------ Listed entries

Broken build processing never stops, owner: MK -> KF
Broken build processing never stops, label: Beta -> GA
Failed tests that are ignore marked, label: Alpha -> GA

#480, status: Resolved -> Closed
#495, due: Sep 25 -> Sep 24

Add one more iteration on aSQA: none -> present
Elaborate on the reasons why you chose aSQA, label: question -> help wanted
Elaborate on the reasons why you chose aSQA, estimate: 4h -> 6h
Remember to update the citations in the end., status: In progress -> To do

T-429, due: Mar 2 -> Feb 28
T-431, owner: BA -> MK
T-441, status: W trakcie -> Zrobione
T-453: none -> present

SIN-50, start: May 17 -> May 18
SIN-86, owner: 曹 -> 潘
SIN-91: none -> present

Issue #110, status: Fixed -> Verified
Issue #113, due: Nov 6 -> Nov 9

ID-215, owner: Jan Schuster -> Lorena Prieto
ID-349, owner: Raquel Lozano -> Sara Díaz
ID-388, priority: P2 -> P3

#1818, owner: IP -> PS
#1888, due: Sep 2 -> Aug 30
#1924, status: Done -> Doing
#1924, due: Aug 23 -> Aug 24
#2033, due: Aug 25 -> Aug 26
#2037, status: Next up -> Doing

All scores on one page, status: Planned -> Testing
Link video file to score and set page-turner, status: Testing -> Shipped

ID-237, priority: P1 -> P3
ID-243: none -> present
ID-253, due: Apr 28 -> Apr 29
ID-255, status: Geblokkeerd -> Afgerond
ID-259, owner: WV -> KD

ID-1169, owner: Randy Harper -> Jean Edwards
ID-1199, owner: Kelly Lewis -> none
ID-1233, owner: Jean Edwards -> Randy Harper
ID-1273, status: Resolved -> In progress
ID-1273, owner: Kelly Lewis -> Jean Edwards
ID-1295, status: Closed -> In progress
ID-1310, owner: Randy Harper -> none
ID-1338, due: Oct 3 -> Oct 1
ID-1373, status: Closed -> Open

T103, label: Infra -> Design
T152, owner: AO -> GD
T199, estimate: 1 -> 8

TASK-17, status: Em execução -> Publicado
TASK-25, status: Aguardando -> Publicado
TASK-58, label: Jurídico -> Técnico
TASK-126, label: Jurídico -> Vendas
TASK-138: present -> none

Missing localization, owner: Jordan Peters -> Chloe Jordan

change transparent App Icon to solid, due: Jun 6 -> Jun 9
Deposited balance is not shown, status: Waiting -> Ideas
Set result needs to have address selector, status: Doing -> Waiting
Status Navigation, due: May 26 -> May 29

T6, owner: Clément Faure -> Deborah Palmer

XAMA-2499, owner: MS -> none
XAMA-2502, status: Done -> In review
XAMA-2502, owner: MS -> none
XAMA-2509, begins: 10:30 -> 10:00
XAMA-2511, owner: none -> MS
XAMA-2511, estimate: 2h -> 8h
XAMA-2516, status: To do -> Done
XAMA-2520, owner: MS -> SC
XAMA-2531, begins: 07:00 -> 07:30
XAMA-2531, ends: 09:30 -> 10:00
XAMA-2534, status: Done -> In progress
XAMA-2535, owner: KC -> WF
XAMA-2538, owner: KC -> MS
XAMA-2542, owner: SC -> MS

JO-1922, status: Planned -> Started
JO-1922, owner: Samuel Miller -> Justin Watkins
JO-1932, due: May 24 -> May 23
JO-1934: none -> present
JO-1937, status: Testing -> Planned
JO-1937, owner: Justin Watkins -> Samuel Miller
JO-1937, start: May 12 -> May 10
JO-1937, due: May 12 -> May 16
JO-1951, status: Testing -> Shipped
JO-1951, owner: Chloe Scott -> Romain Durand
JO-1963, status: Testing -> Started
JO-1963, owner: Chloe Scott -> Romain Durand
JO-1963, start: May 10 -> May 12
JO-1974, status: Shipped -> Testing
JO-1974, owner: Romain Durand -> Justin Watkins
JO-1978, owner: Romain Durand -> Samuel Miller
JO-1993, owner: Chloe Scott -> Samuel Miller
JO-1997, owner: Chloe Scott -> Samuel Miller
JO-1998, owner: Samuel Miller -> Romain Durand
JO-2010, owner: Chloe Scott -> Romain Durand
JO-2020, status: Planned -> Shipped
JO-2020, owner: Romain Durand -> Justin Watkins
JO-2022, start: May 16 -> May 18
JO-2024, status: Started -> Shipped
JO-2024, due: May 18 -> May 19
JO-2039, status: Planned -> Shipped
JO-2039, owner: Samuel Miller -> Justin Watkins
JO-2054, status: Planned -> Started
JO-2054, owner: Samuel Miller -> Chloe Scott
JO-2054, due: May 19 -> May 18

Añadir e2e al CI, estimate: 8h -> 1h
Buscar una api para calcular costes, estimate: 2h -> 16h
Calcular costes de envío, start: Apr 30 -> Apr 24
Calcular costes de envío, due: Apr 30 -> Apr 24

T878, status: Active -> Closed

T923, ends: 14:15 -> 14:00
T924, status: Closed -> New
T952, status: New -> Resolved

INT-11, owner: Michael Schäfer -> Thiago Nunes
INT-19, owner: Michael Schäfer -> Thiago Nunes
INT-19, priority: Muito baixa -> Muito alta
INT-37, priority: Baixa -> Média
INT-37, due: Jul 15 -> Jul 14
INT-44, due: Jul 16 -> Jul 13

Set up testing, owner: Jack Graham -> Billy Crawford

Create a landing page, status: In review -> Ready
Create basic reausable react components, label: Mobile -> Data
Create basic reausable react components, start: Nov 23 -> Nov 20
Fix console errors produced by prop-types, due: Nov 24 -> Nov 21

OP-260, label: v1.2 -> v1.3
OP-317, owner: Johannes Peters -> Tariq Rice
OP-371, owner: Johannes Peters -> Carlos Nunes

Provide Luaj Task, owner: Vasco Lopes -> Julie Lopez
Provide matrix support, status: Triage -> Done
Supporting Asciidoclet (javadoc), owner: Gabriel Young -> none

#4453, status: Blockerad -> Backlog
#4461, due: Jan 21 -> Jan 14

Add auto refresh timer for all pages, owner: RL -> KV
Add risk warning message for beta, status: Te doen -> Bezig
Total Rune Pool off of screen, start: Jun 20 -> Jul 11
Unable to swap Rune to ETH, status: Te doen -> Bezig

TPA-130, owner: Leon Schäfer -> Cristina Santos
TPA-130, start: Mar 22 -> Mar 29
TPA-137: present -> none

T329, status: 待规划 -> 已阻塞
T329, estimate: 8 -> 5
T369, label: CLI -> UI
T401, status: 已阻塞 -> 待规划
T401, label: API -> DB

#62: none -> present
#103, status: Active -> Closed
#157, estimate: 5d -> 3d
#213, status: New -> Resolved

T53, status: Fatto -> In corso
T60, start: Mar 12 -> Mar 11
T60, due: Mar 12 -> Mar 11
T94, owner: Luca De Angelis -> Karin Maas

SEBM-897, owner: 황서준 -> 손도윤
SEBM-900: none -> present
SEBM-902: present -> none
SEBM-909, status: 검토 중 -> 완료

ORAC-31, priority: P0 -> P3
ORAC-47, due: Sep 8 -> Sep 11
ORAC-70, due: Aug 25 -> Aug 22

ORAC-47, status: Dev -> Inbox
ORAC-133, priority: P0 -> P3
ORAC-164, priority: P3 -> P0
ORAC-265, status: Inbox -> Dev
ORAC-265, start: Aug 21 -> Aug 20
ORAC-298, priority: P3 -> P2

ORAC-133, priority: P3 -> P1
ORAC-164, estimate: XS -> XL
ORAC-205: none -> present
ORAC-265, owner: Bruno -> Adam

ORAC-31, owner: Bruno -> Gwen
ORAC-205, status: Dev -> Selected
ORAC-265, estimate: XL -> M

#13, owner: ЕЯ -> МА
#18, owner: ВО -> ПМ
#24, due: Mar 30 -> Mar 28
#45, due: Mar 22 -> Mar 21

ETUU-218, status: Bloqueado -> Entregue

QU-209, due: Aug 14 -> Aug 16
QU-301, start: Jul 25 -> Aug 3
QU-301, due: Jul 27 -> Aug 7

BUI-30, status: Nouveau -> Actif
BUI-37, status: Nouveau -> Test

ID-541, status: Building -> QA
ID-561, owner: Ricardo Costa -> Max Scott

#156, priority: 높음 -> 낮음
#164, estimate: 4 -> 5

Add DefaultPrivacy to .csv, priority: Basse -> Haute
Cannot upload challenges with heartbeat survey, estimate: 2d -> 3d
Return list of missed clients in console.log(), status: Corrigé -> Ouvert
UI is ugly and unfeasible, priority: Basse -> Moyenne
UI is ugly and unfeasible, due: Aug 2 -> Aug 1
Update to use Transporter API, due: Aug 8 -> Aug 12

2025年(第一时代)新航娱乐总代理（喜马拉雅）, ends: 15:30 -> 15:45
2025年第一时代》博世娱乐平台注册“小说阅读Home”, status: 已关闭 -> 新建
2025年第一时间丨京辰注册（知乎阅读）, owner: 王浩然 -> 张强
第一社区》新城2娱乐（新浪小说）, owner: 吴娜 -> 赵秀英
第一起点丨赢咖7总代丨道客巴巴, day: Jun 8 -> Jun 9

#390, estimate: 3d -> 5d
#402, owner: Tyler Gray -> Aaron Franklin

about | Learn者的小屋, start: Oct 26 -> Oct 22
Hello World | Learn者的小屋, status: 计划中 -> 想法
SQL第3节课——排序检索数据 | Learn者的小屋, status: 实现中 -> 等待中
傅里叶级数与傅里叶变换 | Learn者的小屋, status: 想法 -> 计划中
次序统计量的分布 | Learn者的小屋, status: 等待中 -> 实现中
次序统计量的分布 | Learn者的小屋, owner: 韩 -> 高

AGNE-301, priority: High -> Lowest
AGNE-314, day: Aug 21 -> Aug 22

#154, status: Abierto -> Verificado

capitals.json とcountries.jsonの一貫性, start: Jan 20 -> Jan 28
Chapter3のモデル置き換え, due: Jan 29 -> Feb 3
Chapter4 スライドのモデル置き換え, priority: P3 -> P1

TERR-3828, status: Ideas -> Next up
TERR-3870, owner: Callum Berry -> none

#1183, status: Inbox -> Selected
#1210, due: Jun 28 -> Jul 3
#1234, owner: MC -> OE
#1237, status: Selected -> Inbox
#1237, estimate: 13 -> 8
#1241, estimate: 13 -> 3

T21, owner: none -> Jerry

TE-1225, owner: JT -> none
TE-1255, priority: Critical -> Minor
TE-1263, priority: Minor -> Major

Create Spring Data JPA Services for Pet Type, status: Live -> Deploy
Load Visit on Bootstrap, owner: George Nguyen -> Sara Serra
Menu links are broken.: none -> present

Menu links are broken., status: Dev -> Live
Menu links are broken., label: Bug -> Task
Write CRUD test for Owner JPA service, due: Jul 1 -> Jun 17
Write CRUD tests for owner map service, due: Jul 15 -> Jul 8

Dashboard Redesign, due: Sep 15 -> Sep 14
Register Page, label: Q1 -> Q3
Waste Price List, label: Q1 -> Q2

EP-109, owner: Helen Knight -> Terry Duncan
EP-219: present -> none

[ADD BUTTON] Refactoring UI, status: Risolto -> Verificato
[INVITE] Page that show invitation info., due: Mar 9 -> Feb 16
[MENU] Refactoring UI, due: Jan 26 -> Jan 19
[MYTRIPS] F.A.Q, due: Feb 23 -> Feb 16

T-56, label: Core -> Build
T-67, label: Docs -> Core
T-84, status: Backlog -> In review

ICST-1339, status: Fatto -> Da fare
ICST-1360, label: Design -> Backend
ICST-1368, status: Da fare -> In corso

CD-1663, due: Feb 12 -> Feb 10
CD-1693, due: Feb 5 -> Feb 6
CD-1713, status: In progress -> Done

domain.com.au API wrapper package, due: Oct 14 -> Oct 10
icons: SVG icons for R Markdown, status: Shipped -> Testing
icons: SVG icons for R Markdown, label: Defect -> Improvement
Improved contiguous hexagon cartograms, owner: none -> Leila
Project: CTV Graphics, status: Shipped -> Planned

------------

## Assignment
An exact copy of the lines above, from the one containing "#1237, estimate: 13 -> 8" down to the one containing "Menu links are broken.: none -> present" and including both, is the whole answer; retype it and nothing else.

## Solution for this exercise
#1237, estimate: 13 -> 8
#1241, estimate: 13 -> 3

T21, owner: none -> Jerry

TE-1225, owner: JT -> none
TE-1255, priority: Critical -> Minor
TE-1263, priority: Minor -> Major

Create Spring Data JPA Services for Pet Type, status: Live -> Deploy
Load Visit on Bootstrap, owner: George Nguyen -> Sara Serra
Menu links are broken.: none -> present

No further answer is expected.